<<<<

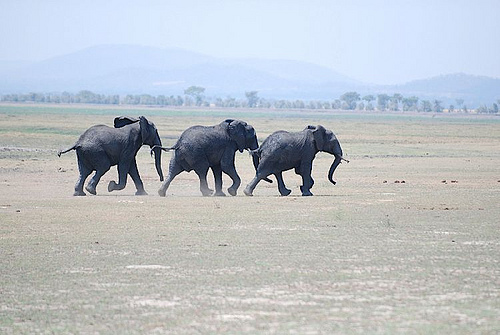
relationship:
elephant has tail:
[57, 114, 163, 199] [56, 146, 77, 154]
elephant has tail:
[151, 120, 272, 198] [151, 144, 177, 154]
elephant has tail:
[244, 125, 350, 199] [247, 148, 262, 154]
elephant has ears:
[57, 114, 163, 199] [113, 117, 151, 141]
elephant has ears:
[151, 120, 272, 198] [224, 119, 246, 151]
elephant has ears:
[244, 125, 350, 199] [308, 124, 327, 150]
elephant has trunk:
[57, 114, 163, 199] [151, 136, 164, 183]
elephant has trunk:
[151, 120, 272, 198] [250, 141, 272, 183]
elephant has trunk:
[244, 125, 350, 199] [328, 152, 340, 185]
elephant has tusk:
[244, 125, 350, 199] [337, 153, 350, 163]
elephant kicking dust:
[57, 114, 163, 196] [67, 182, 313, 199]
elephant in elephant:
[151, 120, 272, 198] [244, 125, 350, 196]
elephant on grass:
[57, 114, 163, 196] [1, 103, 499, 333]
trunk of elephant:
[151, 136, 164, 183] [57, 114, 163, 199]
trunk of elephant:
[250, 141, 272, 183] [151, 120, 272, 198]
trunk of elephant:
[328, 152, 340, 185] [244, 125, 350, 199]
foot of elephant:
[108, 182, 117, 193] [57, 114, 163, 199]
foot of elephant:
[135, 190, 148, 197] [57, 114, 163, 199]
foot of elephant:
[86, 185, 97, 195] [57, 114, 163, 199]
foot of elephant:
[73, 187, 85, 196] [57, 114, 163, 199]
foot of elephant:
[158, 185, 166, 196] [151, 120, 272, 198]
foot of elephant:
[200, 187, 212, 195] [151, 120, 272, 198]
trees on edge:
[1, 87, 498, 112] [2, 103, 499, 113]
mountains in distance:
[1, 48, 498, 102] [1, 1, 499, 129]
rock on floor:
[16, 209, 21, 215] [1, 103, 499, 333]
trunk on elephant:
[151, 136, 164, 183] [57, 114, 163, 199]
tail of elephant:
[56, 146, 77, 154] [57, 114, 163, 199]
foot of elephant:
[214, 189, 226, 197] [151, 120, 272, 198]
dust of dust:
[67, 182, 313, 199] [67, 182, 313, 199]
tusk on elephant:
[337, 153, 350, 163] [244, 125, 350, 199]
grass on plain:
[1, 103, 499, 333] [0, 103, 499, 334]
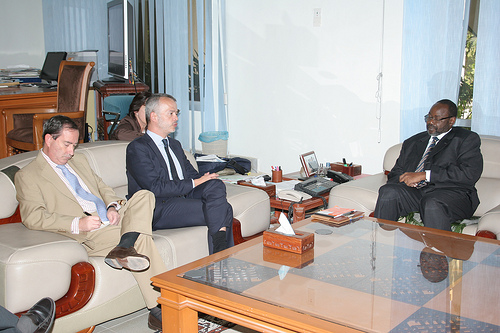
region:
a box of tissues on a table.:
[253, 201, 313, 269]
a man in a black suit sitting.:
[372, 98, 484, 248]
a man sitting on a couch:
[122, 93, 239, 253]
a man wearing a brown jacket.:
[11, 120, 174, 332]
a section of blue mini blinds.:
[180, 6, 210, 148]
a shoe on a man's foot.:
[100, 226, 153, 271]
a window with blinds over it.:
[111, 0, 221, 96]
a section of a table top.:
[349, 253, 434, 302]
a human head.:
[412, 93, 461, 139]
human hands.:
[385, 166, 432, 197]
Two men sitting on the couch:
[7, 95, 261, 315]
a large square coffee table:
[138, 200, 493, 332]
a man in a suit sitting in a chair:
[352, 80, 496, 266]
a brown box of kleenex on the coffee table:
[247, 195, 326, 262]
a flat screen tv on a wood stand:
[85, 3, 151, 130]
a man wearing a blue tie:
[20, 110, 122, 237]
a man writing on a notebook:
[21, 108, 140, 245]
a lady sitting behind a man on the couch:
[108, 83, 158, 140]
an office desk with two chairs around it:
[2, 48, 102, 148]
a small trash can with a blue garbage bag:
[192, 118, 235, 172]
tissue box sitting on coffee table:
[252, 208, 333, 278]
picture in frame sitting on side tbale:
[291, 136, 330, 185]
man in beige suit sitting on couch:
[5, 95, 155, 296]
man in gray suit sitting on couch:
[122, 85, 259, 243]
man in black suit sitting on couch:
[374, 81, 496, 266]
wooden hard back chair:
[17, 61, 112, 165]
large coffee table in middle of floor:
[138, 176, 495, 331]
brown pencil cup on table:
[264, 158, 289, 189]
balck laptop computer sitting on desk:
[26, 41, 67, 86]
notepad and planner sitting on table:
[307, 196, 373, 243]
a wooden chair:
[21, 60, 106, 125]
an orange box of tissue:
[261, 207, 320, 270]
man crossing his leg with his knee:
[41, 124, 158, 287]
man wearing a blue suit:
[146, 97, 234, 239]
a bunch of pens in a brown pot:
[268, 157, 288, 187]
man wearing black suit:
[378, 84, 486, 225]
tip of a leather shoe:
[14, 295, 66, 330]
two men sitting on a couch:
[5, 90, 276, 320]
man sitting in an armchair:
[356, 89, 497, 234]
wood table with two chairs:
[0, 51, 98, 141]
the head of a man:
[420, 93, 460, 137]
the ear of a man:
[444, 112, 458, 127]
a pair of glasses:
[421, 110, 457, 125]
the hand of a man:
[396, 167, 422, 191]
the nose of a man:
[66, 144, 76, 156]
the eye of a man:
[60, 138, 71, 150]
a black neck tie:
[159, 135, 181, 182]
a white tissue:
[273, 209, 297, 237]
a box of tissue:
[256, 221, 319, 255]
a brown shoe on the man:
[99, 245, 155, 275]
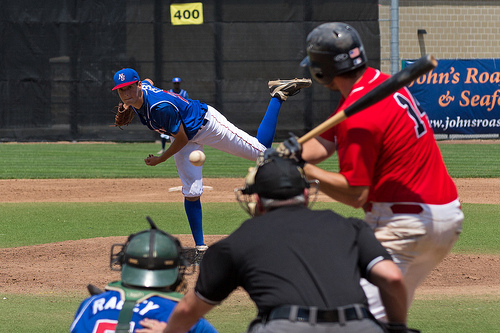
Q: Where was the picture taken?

>>>>

### ЦЕЛЬ ЗАДАНИЯ
Воспроизведите без изменений строки записей, расположенные между строкой, содержащей «a man in a black», и строкой, содержащей «[268, 157, 288, 187]», включая обе эти строки.

### ОТВЕТ К ЗАДАНИЮ
a man in a black suit sitting.:
[372, 98, 484, 248]
a man sitting on a couch:
[122, 93, 239, 253]
a man wearing a brown jacket.:
[11, 120, 174, 332]
a section of blue mini blinds.:
[180, 6, 210, 148]
a shoe on a man's foot.:
[100, 226, 153, 271]
a window with blinds over it.:
[111, 0, 221, 96]
a section of a table top.:
[349, 253, 434, 302]
a human head.:
[412, 93, 461, 139]
human hands.:
[385, 166, 432, 197]
Two men sitting on the couch:
[7, 95, 261, 315]
a large square coffee table:
[138, 200, 493, 332]
a man in a suit sitting in a chair:
[352, 80, 496, 266]
a brown box of kleenex on the coffee table:
[247, 195, 326, 262]
a flat screen tv on a wood stand:
[85, 3, 151, 130]
a man wearing a blue tie:
[20, 110, 122, 237]
a man writing on a notebook:
[21, 108, 140, 245]
a lady sitting behind a man on the couch:
[108, 83, 158, 140]
an office desk with two chairs around it:
[2, 48, 102, 148]
a small trash can with a blue garbage bag:
[192, 118, 235, 172]
tissue box sitting on coffee table:
[252, 208, 333, 278]
picture in frame sitting on side tbale:
[291, 136, 330, 185]
man in beige suit sitting on couch:
[5, 95, 155, 296]
man in gray suit sitting on couch:
[122, 85, 259, 243]
man in black suit sitting on couch:
[374, 81, 496, 266]
wooden hard back chair:
[17, 61, 112, 165]
large coffee table in middle of floor:
[138, 176, 495, 331]
brown pencil cup on table:
[264, 158, 289, 189]
balck laptop computer sitting on desk:
[26, 41, 67, 86]
notepad and planner sitting on table:
[307, 196, 373, 243]
a wooden chair:
[21, 60, 106, 125]
an orange box of tissue:
[261, 207, 320, 270]
man crossing his leg with his knee:
[41, 124, 158, 287]
man wearing a blue suit:
[146, 97, 234, 239]
a bunch of pens in a brown pot:
[268, 157, 288, 187]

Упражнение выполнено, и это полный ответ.